(Directions for this task): Copy out every entry that follows, without a single picture.

[Saved data entries]
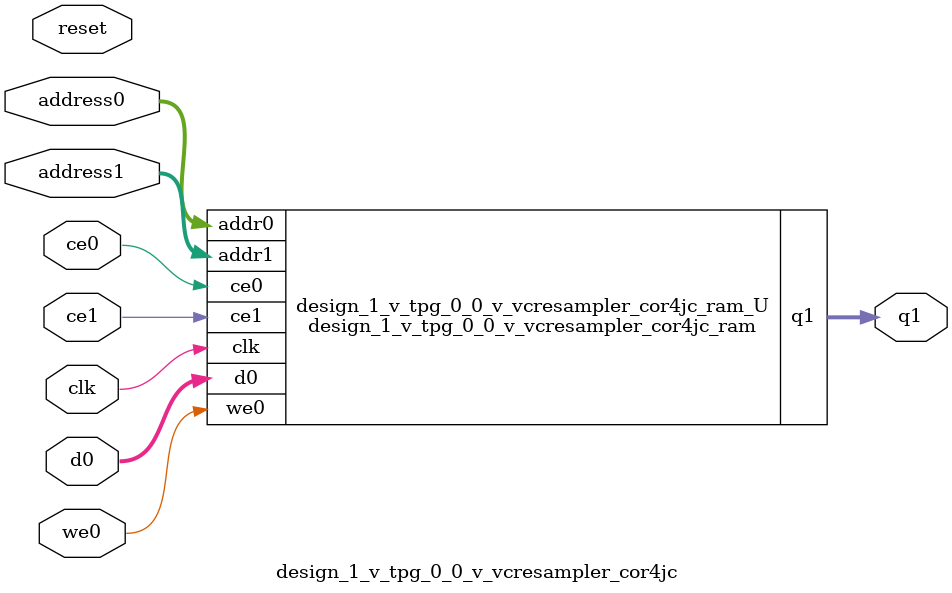
<source format=v>
`timescale 1 ns / 1 ps
module design_1_v_tpg_0_0_v_vcresampler_cor4jc_ram (addr0, ce0, d0, we0, addr1, ce1, q1,  clk);

parameter DWIDTH = 8;
parameter AWIDTH = 12;
parameter MEM_SIZE = 4096;

input[AWIDTH-1:0] addr0;
input ce0;
input[DWIDTH-1:0] d0;
input we0;
input[AWIDTH-1:0] addr1;
input ce1;
output reg[DWIDTH-1:0] q1;
input clk;

(* ram_style = "block" *)reg [DWIDTH-1:0] ram[0:MEM_SIZE-1];




always @(posedge clk)  
begin 
    if (ce0) begin
        if (we0) 
            ram[addr0] <= d0; 
    end
end


always @(posedge clk)  
begin 
    if (ce1) begin
        q1 <= ram[addr1];
    end
end


endmodule

`timescale 1 ns / 1 ps
module design_1_v_tpg_0_0_v_vcresampler_cor4jc(
    reset,
    clk,
    address0,
    ce0,
    we0,
    d0,
    address1,
    ce1,
    q1);

parameter DataWidth = 32'd8;
parameter AddressRange = 32'd4096;
parameter AddressWidth = 32'd12;
input reset;
input clk;
input[AddressWidth - 1:0] address0;
input ce0;
input we0;
input[DataWidth - 1:0] d0;
input[AddressWidth - 1:0] address1;
input ce1;
output[DataWidth - 1:0] q1;



design_1_v_tpg_0_0_v_vcresampler_cor4jc_ram design_1_v_tpg_0_0_v_vcresampler_cor4jc_ram_U(
    .clk( clk ),
    .addr0( address0 ),
    .ce0( ce0 ),
    .we0( we0 ),
    .d0( d0 ),
    .addr1( address1 ),
    .ce1( ce1 ),
    .q1( q1 ));

endmodule


</source>
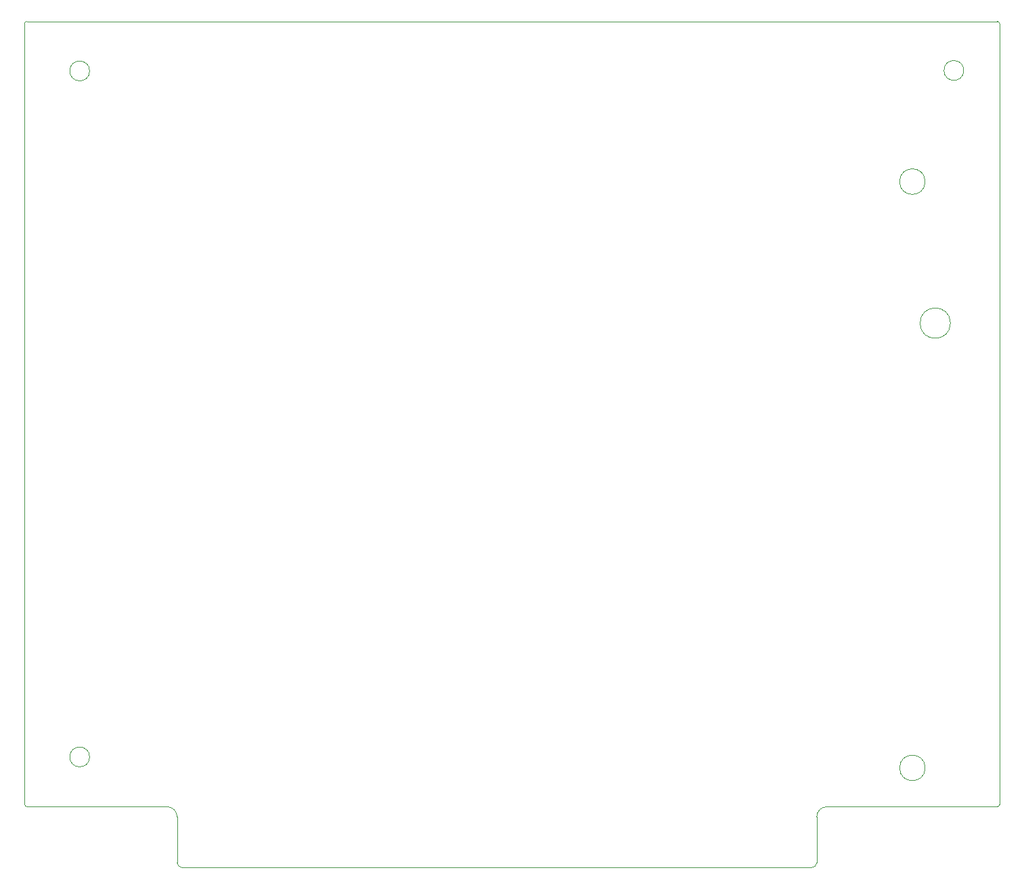
<source format=gm1>
G04 #@! TF.GenerationSoftware,KiCad,Pcbnew,8.0.9*
G04 #@! TF.CreationDate,2025-03-24T20:53:25+01:00*
G04 #@! TF.ProjectId,Mindscape_Music_Board,4d696e64-7363-4617-9065-5f4d75736963,rev?*
G04 #@! TF.SameCoordinates,Original*
G04 #@! TF.FileFunction,Profile,NP*
%FSLAX46Y46*%
G04 Gerber Fmt 4.6, Leading zero omitted, Abs format (unit mm)*
G04 Created by KiCad (PCBNEW 8.0.9) date 2025-03-24 20:53:25*
%MOMM*%
%LPD*%
G01*
G04 APERTURE LIST*
G04 #@! TA.AperFunction,Profile*
%ADD10C,0.050000*%
G04 #@! TD*
G04 APERTURE END LIST*
D10*
X74995000Y-135510001D02*
X57480000Y-135510001D01*
X57180000Y-37520000D02*
G75*
G02*
X57480000Y-37220000I300000J0D01*
G01*
X57480000Y-135510000D02*
G75*
G02*
X57180000Y-135210000I0J300000D01*
G01*
X57480000Y-37220000D02*
X178860000Y-37220000D01*
X179160000Y-135210000D02*
G75*
G02*
X178860000Y-135510000I-300000J0D01*
G01*
X179160000Y-37520000D02*
X179160000Y-135210000D01*
X178860000Y-135510000D02*
X157545000Y-135510000D01*
X178860000Y-37220000D02*
G75*
G02*
X179160000Y-37520000I0J-300000D01*
G01*
X169840000Y-130650000D02*
G75*
G02*
X166640000Y-130650000I-1600000J0D01*
G01*
X166640000Y-130650000D02*
G75*
G02*
X169840000Y-130650000I1600000J0D01*
G01*
X65310000Y-43430000D02*
G75*
G02*
X62830000Y-43430000I-1240000J0D01*
G01*
X62830000Y-43430000D02*
G75*
G02*
X65310000Y-43430000I1240000J0D01*
G01*
X57180000Y-135210000D02*
X57180000Y-37520000D01*
X169840000Y-57280000D02*
G75*
G02*
X166640000Y-57280000I-1600000J0D01*
G01*
X166640000Y-57280000D02*
G75*
G02*
X169840000Y-57280000I1600000J0D01*
G01*
X65310000Y-129280000D02*
G75*
G02*
X62830000Y-129280000I-1240000J0D01*
G01*
X62830000Y-129280000D02*
G75*
G02*
X65310000Y-129280000I1240000J0D01*
G01*
X174670000Y-43370000D02*
G75*
G02*
X172190000Y-43370000I-1240000J0D01*
G01*
X172190000Y-43370000D02*
G75*
G02*
X174670000Y-43370000I1240000J0D01*
G01*
X173000000Y-74990000D02*
G75*
G02*
X169200000Y-74990000I-1900000J0D01*
G01*
X169200000Y-74990000D02*
G75*
G02*
X173000000Y-74990000I1900000J0D01*
G01*
X76265000Y-142495000D02*
X76265000Y-136780000D01*
X76900000Y-143130000D02*
X155640000Y-143130000D01*
X156275000Y-142495000D02*
X156275000Y-136780000D01*
X74995000Y-135510000D02*
G75*
G02*
X76265000Y-136780000I1J-1269999D01*
G01*
X76900000Y-143130000D02*
G75*
G02*
X76265000Y-142495000I-1J634999D01*
G01*
X156275000Y-136780000D02*
G75*
G02*
X157545000Y-135510000I1270000J0D01*
G01*
X156275000Y-142495000D02*
G75*
G02*
X155640000Y-143130000I-635000J0D01*
G01*
M02*

</source>
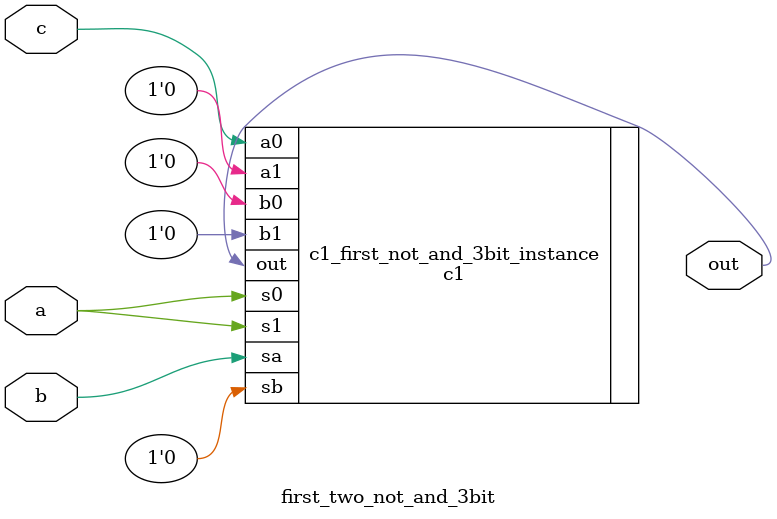
<source format=v>
module first_not_and_2bit (
    input a, b,
    output out
);
    
    c1 c1_first_not_and_instance(.a0(1'b0), .a1(1'b0), .sa(a), .b0(1'b1), .b1(1'b0), .sb(a), .s0(b), .s1(b), .out(out));

endmodule


module first_not_and_3bit (
    input a, b, c,
    output out
);
    c1 c1_first_not_and_3bit_instance(.a0(1'b0), .a1(c), .sa(b), .b0(1'b0), .b1(1'b0), .sb(1'b0), .s0(a), .s1(a), .out(out));
    
endmodule


module first_two_not_and_3bit (
    input a, b, c, 
    output out
);

    c1 c1_first_not_and_3bit_instance(.a0(c), .a1(1'b0), .sa(b), .b0(1'b0), .b1(1'b0), .sb(1'b0), .s0(a), .s1(a), .out(out));

endmodule
</source>
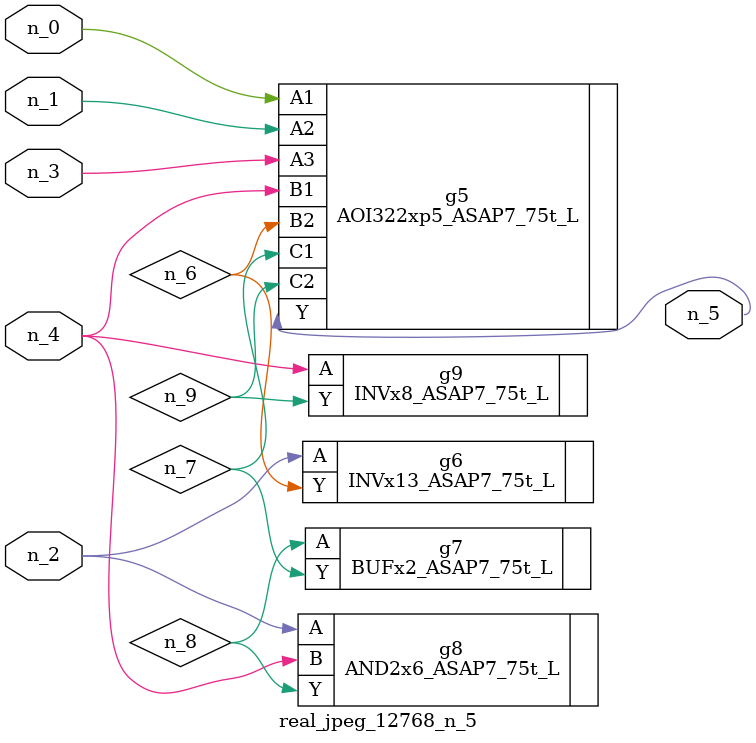
<source format=v>
module real_jpeg_12768_n_5 (n_4, n_0, n_1, n_2, n_3, n_5);

input n_4;
input n_0;
input n_1;
input n_2;
input n_3;

output n_5;

wire n_8;
wire n_6;
wire n_7;
wire n_9;

AOI322xp5_ASAP7_75t_L g5 ( 
.A1(n_0),
.A2(n_1),
.A3(n_3),
.B1(n_4),
.B2(n_6),
.C1(n_7),
.C2(n_9),
.Y(n_5)
);

INVx13_ASAP7_75t_L g6 ( 
.A(n_2),
.Y(n_6)
);

AND2x6_ASAP7_75t_L g8 ( 
.A(n_2),
.B(n_4),
.Y(n_8)
);

INVx8_ASAP7_75t_L g9 ( 
.A(n_4),
.Y(n_9)
);

BUFx2_ASAP7_75t_L g7 ( 
.A(n_8),
.Y(n_7)
);


endmodule
</source>
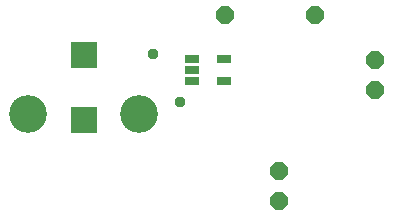
<source format=gts>
G75*
%MOIN*%
%OFA0B0*%
%FSLAX25Y25*%
%IPPOS*%
%LPD*%
%AMOC8*
5,1,8,0,0,1.08239X$1,22.5*
%
%ADD10OC8,0.06000*%
%ADD11R,0.05131X0.03162*%
%ADD12R,0.09068X0.09068*%
%ADD13C,0.12611*%
%ADD14C,0.03778*%
D10*
X0097000Y0042000D03*
X0097000Y0052000D03*
X0129000Y0079000D03*
X0129000Y0089000D03*
X0109000Y0104000D03*
X0079000Y0104000D03*
D11*
X0078630Y0089480D03*
X0078630Y0082000D03*
X0068000Y0082000D03*
X0068000Y0085740D03*
X0068000Y0089480D03*
D12*
X0032000Y0069173D03*
X0032000Y0090827D03*
D13*
X0013496Y0070984D03*
X0050504Y0070984D03*
D14*
X0064000Y0075000D03*
X0055000Y0091000D03*
M02*

</source>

(Response to this task):
<source format=v>
`timescale 1 ns / 1 ps
module design_1_v_tpg_0_0_v_vcresampler_cor4jc_ram (addr0, ce0, d0, we0, addr1, ce1, q1,  clk);

parameter DWIDTH = 8;
parameter AWIDTH = 12;
parameter MEM_SIZE = 4096;

input[AWIDTH-1:0] addr0;
input ce0;
input[DWIDTH-1:0] d0;
input we0;
input[AWIDTH-1:0] addr1;
input ce1;
output reg[DWIDTH-1:0] q1;
input clk;

(* ram_style = "block" *)reg [DWIDTH-1:0] ram[0:MEM_SIZE-1];




always @(posedge clk)  
begin 
    if (ce0) begin
        if (we0) 
            ram[addr0] <= d0; 
    end
end


always @(posedge clk)  
begin 
    if (ce1) begin
        q1 <= ram[addr1];
    end
end


endmodule

`timescale 1 ns / 1 ps
module design_1_v_tpg_0_0_v_vcresampler_cor4jc(
    reset,
    clk,
    address0,
    ce0,
    we0,
    d0,
    address1,
    ce1,
    q1);

parameter DataWidth = 32'd8;
parameter AddressRange = 32'd4096;
parameter AddressWidth = 32'd12;
input reset;
input clk;
input[AddressWidth - 1:0] address0;
input ce0;
input we0;
input[DataWidth - 1:0] d0;
input[AddressWidth - 1:0] address1;
input ce1;
output[DataWidth - 1:0] q1;



design_1_v_tpg_0_0_v_vcresampler_cor4jc_ram design_1_v_tpg_0_0_v_vcresampler_cor4jc_ram_U(
    .clk( clk ),
    .addr0( address0 ),
    .ce0( ce0 ),
    .we0( we0 ),
    .d0( d0 ),
    .addr1( address1 ),
    .ce1( ce1 ),
    .q1( q1 ));

endmodule


</source>
<source format=gm1>
G04 #@! TF.GenerationSoftware,KiCad,Pcbnew,8.0.9*
G04 #@! TF.CreationDate,2025-03-24T20:53:25+01:00*
G04 #@! TF.ProjectId,Mindscape_Music_Board,4d696e64-7363-4617-9065-5f4d75736963,rev?*
G04 #@! TF.SameCoordinates,Original*
G04 #@! TF.FileFunction,Profile,NP*
%FSLAX46Y46*%
G04 Gerber Fmt 4.6, Leading zero omitted, Abs format (unit mm)*
G04 Created by KiCad (PCBNEW 8.0.9) date 2025-03-24 20:53:25*
%MOMM*%
%LPD*%
G01*
G04 APERTURE LIST*
G04 #@! TA.AperFunction,Profile*
%ADD10C,0.050000*%
G04 #@! TD*
G04 APERTURE END LIST*
D10*
X74995000Y-135510001D02*
X57480000Y-135510001D01*
X57180000Y-37520000D02*
G75*
G02*
X57480000Y-37220000I300000J0D01*
G01*
X57480000Y-135510000D02*
G75*
G02*
X57180000Y-135210000I0J300000D01*
G01*
X57480000Y-37220000D02*
X178860000Y-37220000D01*
X179160000Y-135210000D02*
G75*
G02*
X178860000Y-135510000I-300000J0D01*
G01*
X179160000Y-37520000D02*
X179160000Y-135210000D01*
X178860000Y-135510000D02*
X157545000Y-135510000D01*
X178860000Y-37220000D02*
G75*
G02*
X179160000Y-37520000I0J-300000D01*
G01*
X169840000Y-130650000D02*
G75*
G02*
X166640000Y-130650000I-1600000J0D01*
G01*
X166640000Y-130650000D02*
G75*
G02*
X169840000Y-130650000I1600000J0D01*
G01*
X65310000Y-43430000D02*
G75*
G02*
X62830000Y-43430000I-1240000J0D01*
G01*
X62830000Y-43430000D02*
G75*
G02*
X65310000Y-43430000I1240000J0D01*
G01*
X57180000Y-135210000D02*
X57180000Y-37520000D01*
X169840000Y-57280000D02*
G75*
G02*
X166640000Y-57280000I-1600000J0D01*
G01*
X166640000Y-57280000D02*
G75*
G02*
X169840000Y-57280000I1600000J0D01*
G01*
X65310000Y-129280000D02*
G75*
G02*
X62830000Y-129280000I-1240000J0D01*
G01*
X62830000Y-129280000D02*
G75*
G02*
X65310000Y-129280000I1240000J0D01*
G01*
X174670000Y-43370000D02*
G75*
G02*
X172190000Y-43370000I-1240000J0D01*
G01*
X172190000Y-43370000D02*
G75*
G02*
X174670000Y-43370000I1240000J0D01*
G01*
X173000000Y-74990000D02*
G75*
G02*
X169200000Y-74990000I-1900000J0D01*
G01*
X169200000Y-74990000D02*
G75*
G02*
X173000000Y-74990000I1900000J0D01*
G01*
X76265000Y-142495000D02*
X76265000Y-136780000D01*
X76900000Y-143130000D02*
X155640000Y-143130000D01*
X156275000Y-142495000D02*
X156275000Y-136780000D01*
X74995000Y-135510000D02*
G75*
G02*
X76265000Y-136780000I1J-1269999D01*
G01*
X76900000Y-143130000D02*
G75*
G02*
X76265000Y-142495000I-1J634999D01*
G01*
X156275000Y-136780000D02*
G75*
G02*
X157545000Y-135510000I1270000J0D01*
G01*
X156275000Y-142495000D02*
G75*
G02*
X155640000Y-143130000I-635000J0D01*
G01*
M02*

</source>
<source format=v>
module first_not_and_2bit (
    input a, b,
    output out
);
    
    c1 c1_first_not_and_instance(.a0(1'b0), .a1(1'b0), .sa(a), .b0(1'b1), .b1(1'b0), .sb(a), .s0(b), .s1(b), .out(out));

endmodule


module first_not_and_3bit (
    input a, b, c,
    output out
);
    c1 c1_first_not_and_3bit_instance(.a0(1'b0), .a1(c), .sa(b), .b0(1'b0), .b1(1'b0), .sb(1'b0), .s0(a), .s1(a), .out(out));
    
endmodule


module first_two_not_and_3bit (
    input a, b, c, 
    output out
);

    c1 c1_first_not_and_3bit_instance(.a0(c), .a1(1'b0), .sa(b), .b0(1'b0), .b1(1'b0), .sb(1'b0), .s0(a), .s1(a), .out(out));

endmodule
</source>
<source format=v>
module real_jpeg_12768_n_5 (n_4, n_0, n_1, n_2, n_3, n_5);

input n_4;
input n_0;
input n_1;
input n_2;
input n_3;

output n_5;

wire n_8;
wire n_6;
wire n_7;
wire n_9;

AOI322xp5_ASAP7_75t_L g5 ( 
.A1(n_0),
.A2(n_1),
.A3(n_3),
.B1(n_4),
.B2(n_6),
.C1(n_7),
.C2(n_9),
.Y(n_5)
);

INVx13_ASAP7_75t_L g6 ( 
.A(n_2),
.Y(n_6)
);

AND2x6_ASAP7_75t_L g8 ( 
.A(n_2),
.B(n_4),
.Y(n_8)
);

INVx8_ASAP7_75t_L g9 ( 
.A(n_4),
.Y(n_9)
);

BUFx2_ASAP7_75t_L g7 ( 
.A(n_8),
.Y(n_7)
);


endmodule
</source>
<source format=gts>
G75*
%MOIN*%
%OFA0B0*%
%FSLAX25Y25*%
%IPPOS*%
%LPD*%
%AMOC8*
5,1,8,0,0,1.08239X$1,22.5*
%
%ADD10OC8,0.06000*%
%ADD11R,0.05131X0.03162*%
%ADD12R,0.09068X0.09068*%
%ADD13C,0.12611*%
%ADD14C,0.03778*%
D10*
X0097000Y0042000D03*
X0097000Y0052000D03*
X0129000Y0079000D03*
X0129000Y0089000D03*
X0109000Y0104000D03*
X0079000Y0104000D03*
D11*
X0078630Y0089480D03*
X0078630Y0082000D03*
X0068000Y0082000D03*
X0068000Y0085740D03*
X0068000Y0089480D03*
D12*
X0032000Y0069173D03*
X0032000Y0090827D03*
D13*
X0013496Y0070984D03*
X0050504Y0070984D03*
D14*
X0064000Y0075000D03*
X0055000Y0091000D03*
M02*

</source>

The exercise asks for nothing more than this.